Page extract:
************

Building a new marketing site, a totally new greenfield project within an existing organization, is fun and exciting, but offers a unique set of challenges. Let's outline some of the most common scenarios and see how to tackle them head on.
The idea: we have a new site that has static content and maybe some forms. Some of the requirements from our collective bosses: everyone needs to be able contribute, but only the director or those bestowed with the power can publish content. The other big need is to be able to see changes, updates, new material on the site, pass around an internal url to gather feedback, before it ever goes live. There are a few more catches that will come up as we scaffold out this exciting new project.
Like all good sized projects, we've made some choices up front and want to make sure they will meet our needs before writing up the work and getting started. Based on a few of the requirements outlined earlier, we'll be using Sanity content platform. Everything will hopefully go there from importing existing content, rich media, and copy for the landing page. For our development choice and deployment, we've chosen Next.js paired with Vercel for deploy. The idea is to make the developer experience vastly superior to our current system: to make deployment and preview of the project as seamless and transparent as possible. Let's dive in.
Sanity Content Platform
Headless CMS offers several advantages over the traditional method of content. For a platform like Wordpress, the user-generated content, structure, persistence, layout, and style are all combined into a single application. This has benefits such as ease of use, a rich ecosystem of plugins and tools, and many more. It also tightly couples our process and curation of content with the site itself. What Sanity offers is a rich content creation experience, called Studio, separate from our end result, meaning we can distribute it quickly and easily across a global CDN network. That's where Vercel comes in, but we'll get to that.
With the Studio comes dedicated SDKs and a generated GraphQL endpoint to get that structured content in just the right way, at just the right time. While GROQ is similar to GraphQL queries, it offers a bit more specificity when required. We can give specific access to everyone in the company using roles that allow them to create, edit, or update curtain content. We'll reserve a role 'owner' for those with final sign off to hit publish and send changes out into the world. The real win with Sanity and other headless CMS's is we can have the development team build out a structured scheme for blog posts, marketing updates, product releases, landing pages, or anything else using Sanity's document based objects and then (and here's the key) hand it over the the rest of the team to build it using their expertise. They can then add titles, descriptions, the right copy, images with specific crops, highlights and metadata for a new project rollout. All that stuff developers are not involved in, the rest of the team can take the scheme and the studio and build just what they need, on their own terms.
Next.js
Now, to get all that hard work from the content backend and out in to world, we're goning to use a React framework, Next.js. The biggest selling point for this project is two forms of pre-rendering: Static Generation and Server-side Rendering that Next.js offers. This gives a couple features right away. We can statically generate all that content on build time once, send it out to the edges and users will have a super fast, high quality experience. Once that snazzy page has loaded, we can selectively hydrate any dynamic content we might want to keep users engages, maybe load inventory of our latest project from Shopify. That's the other big win with Next.js: it's data hungry. We can load, fetch, and hydrate data from any source in a multitude of ways.
First and foremost, we can get content from Sanity on build, and then add sources as the project grows: maybe it's Shopify, or some legacy inventory service over a REST endpoint. The powerful idea that makes Next.js a good fit for this project is that it has opinions on when to fetch data, but the how and where are completely open to mix and match. As a bonus, we also get Server-side Rendering for a great preview experience that we'll look into shortly.

************

Excerpted records:
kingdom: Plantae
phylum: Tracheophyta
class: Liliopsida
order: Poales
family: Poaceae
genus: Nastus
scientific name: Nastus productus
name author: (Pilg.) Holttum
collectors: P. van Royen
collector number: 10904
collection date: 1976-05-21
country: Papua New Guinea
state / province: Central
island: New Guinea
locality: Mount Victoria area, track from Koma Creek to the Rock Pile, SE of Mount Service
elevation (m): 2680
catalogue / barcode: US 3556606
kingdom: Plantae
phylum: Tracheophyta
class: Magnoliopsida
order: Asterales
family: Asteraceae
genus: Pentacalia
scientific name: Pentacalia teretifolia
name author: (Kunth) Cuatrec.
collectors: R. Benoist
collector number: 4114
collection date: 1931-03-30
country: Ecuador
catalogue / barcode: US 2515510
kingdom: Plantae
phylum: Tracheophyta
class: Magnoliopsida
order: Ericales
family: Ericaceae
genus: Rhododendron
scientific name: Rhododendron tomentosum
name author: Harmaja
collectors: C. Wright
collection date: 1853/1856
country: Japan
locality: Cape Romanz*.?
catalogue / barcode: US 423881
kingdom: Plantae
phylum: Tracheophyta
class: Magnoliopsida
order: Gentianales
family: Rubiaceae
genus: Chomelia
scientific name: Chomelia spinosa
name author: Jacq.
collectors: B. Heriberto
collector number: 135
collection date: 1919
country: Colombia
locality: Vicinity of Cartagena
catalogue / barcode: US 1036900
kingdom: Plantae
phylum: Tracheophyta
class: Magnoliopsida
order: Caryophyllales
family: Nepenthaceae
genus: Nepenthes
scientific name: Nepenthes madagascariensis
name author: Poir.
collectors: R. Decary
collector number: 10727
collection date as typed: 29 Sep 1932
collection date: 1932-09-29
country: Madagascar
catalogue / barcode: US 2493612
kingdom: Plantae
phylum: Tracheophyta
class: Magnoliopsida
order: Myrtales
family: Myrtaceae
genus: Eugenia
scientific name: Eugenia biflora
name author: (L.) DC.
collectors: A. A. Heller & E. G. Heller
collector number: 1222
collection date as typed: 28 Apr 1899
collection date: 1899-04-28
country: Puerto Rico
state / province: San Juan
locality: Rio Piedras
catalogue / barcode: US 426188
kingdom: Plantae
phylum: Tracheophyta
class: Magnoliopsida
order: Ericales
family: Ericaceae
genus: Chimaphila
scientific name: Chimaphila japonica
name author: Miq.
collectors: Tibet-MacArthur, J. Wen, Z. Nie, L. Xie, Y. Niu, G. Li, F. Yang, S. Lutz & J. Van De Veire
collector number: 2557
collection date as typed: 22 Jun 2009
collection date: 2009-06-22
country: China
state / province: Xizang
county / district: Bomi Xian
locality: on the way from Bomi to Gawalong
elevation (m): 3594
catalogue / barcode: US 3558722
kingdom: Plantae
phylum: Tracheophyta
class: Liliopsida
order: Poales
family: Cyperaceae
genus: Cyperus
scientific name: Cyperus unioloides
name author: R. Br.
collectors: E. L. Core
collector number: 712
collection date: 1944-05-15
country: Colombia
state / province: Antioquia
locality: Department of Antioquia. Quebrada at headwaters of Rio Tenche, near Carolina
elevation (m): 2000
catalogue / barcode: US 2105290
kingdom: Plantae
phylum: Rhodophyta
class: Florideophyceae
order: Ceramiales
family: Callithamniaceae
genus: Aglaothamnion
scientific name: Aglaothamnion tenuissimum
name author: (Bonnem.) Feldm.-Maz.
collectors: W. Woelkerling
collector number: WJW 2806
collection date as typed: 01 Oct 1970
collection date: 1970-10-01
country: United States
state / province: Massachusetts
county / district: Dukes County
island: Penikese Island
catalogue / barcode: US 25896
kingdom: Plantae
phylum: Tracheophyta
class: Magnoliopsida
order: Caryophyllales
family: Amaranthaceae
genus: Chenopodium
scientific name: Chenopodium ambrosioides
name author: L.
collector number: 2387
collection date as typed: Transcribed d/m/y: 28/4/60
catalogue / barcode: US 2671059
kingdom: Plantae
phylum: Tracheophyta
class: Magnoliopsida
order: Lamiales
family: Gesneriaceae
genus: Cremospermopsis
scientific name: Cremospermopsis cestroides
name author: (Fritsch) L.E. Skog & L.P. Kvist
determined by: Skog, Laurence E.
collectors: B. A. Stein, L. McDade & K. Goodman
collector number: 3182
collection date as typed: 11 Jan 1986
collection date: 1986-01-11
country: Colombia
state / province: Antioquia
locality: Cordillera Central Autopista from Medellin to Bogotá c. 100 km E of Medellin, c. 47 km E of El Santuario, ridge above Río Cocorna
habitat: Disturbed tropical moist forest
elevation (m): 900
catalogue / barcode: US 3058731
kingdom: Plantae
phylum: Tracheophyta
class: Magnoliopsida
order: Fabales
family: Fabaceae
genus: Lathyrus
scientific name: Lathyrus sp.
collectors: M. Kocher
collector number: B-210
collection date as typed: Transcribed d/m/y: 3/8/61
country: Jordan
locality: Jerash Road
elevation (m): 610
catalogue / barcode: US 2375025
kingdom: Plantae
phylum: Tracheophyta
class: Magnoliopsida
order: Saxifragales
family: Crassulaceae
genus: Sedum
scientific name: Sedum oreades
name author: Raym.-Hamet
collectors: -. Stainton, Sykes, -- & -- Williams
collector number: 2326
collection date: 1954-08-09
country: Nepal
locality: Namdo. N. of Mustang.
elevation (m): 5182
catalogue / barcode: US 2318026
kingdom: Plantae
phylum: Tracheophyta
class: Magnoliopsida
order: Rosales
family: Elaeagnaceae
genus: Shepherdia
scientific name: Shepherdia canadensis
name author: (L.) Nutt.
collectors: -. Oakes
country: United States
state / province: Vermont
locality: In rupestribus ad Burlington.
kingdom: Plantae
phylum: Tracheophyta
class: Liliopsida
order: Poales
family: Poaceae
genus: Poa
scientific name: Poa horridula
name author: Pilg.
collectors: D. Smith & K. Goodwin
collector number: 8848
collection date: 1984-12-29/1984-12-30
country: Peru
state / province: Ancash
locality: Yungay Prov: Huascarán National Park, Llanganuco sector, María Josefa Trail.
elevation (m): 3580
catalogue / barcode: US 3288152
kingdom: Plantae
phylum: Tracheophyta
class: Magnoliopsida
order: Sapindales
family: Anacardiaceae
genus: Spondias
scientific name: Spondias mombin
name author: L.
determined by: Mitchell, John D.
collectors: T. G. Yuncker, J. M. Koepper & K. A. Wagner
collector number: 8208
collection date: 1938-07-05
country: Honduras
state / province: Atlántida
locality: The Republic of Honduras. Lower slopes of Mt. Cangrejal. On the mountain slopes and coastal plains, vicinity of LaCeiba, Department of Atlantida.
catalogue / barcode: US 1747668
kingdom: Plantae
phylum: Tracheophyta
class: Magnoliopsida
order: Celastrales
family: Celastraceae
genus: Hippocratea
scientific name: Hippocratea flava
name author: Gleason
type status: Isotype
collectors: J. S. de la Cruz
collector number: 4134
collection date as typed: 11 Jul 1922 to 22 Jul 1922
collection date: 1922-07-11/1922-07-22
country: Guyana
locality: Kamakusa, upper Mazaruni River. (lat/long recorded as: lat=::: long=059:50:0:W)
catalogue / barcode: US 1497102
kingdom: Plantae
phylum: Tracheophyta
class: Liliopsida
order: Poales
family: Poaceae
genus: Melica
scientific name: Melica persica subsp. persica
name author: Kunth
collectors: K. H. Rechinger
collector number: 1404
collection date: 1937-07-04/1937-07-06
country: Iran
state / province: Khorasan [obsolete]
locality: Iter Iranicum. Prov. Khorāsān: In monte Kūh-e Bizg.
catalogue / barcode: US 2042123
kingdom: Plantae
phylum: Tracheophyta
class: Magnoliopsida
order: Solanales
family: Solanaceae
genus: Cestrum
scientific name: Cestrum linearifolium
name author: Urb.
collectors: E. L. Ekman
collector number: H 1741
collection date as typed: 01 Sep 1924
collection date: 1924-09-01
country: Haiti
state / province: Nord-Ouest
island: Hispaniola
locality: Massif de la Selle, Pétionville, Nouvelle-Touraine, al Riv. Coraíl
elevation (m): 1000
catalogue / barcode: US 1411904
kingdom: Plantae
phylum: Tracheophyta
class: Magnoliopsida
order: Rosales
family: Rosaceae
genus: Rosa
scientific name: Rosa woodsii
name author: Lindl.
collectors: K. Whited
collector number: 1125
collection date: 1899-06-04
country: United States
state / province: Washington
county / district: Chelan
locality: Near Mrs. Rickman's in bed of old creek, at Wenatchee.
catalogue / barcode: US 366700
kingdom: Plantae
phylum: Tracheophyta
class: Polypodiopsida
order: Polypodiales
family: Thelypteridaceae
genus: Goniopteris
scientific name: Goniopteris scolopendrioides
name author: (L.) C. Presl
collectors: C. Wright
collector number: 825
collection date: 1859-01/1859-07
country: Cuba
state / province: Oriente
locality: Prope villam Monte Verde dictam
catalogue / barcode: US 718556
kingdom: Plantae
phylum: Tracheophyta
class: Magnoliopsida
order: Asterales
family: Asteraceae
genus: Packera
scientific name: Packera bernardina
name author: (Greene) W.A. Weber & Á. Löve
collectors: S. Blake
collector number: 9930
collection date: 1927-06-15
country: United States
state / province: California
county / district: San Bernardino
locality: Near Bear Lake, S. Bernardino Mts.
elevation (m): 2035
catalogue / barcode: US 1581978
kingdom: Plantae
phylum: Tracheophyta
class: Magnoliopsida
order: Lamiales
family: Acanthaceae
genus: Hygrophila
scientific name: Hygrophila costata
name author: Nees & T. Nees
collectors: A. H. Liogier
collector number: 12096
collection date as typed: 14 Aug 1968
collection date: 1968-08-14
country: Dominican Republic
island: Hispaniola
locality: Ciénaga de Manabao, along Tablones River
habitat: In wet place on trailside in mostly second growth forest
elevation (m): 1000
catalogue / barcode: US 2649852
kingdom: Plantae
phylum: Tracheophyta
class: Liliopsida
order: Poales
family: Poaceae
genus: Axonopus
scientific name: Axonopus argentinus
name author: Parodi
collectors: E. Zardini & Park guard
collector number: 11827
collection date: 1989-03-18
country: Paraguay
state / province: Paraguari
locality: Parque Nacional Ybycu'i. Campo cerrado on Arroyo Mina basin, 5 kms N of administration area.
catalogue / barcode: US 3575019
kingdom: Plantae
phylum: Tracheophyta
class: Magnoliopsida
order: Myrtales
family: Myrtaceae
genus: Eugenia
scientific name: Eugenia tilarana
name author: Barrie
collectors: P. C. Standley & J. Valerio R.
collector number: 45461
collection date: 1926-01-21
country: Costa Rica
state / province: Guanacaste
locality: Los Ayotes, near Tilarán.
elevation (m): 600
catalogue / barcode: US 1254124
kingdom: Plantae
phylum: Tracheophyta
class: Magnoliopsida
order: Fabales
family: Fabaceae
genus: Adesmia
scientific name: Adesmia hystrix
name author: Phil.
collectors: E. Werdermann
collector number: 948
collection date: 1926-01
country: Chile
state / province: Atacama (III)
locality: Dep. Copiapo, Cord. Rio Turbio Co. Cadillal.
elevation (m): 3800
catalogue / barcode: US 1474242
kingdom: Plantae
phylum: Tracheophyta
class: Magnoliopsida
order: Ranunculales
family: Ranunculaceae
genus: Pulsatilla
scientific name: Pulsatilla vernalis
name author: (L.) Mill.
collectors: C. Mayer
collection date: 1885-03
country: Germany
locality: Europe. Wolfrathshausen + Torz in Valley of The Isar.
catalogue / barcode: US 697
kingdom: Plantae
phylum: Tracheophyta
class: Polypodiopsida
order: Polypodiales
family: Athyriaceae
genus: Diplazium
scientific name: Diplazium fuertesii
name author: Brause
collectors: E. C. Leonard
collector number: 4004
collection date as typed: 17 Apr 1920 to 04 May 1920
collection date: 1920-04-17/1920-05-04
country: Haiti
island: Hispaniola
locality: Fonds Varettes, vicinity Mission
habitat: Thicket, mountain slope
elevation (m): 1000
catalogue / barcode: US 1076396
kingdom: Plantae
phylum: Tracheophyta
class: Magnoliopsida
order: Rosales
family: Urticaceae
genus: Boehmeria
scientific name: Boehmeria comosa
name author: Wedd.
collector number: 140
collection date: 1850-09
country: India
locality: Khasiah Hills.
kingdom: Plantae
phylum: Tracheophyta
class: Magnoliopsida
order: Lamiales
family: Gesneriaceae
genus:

************

Required work:
(1) Decide whether each statement below agrees with the marketing-site article. For each, answer yes or no and quote the deciding words of the article.
(a) Only the director or those given the power may publish content on the new site.
(b) The project will be deployed with Netlify.
(c) Sanity's content creation experience is called Studio.
(2) Using the marketing-site article, answer each question briefly.
(a) What role is reserved for those with final sign-off to publish?
(b) Which two forms of pre-rendering does Next.js offer?
(c) Which platform is cited as combining content, structure, persistence, layout, and style into a single application?
(3) Proceed with the marketing-site article from its last sentence, keeping its tone and subject.

Replies:
(1)
(a) Yes: "only the director or those bestowed with the power can publish content"
(b) No: "we've chosen Next.js paired with Vercel for deploy"
(c) Yes: "a rich content creation experience, called Studio"

(2)
(a) 'owner'
(b) Static Generation and Server-side Rendering
(c) Wordpress

(3)
How to Query
We've chosen our respective platform, deployment method, framework, and content management system. As we begin to wire up the data on the backend to the client, there's a decision to make. Sanity offers a unique query language called groq and also a generated GraphQL endpoint based on the scheme that we create in our studio. So, which do we use?
Here's the great part: Next.js is unopinionated about the way we fetch data, only really where it's fetched, be that server side, at build, or client side. GROQ isn't totally foreign as a query language:
*[_type == 'movie' && releaseYear >= 1979] | order(releaseYear) { _id, title, releaseYear }
Using the provided Sanity SDK to build and fetch queries or mutations is similar enough to GraphQL, so it won't be a huge lift in learning. That being said, the team is already comfortable with GraphQL, so that makes for a logically choice to start with. However, if or when the need arises for multiple queries or some gnarly nested query, GROQ is in our tool belt and can be additive to the project without backtracking on the work already accomplished. That being said, we also have the flexibility to add additional datasources: maybe there's a DAM in the company that years of assets we need to use or an aggregate sales service that the backend team built for us with using SalesForce. We can selectively fetch this data when the user expects it.
By just relying on the components of Next.js, we even get prefetching on <Link>
pages without having to make any configurations. These are a couple of the small wins we get when choosing a framework with some opinions baked in for us.
Datasets, Preview, and Production
Things are going great. We've got the studio up with structured schemes for the other teams in the company to add content. An early version of the site deployed on Vercel and tied to the main branch in our git repository. Teams are moving quickly and the site is automatically built and deployed on PR merges. So how do teams starting sharing content, work, ideas, before it goes out for the whole world to see? Preview Mode.
When we enable preview mode on our Next.js site, it's just a boolean flag in the cookie, but what it does when a request comes in with preview=true
is rather than serve static data or props that we've fetched on build, we can have it fetch draft or unpublished data from our studio.
export async function getStaticProps(context) {
// If context.preview is true, append "draft" to the API query
// to request draft data instead of published data from Sanity
const res = await fetch(`https://.../${context.preview ? 'preview' : ''}`)
// ...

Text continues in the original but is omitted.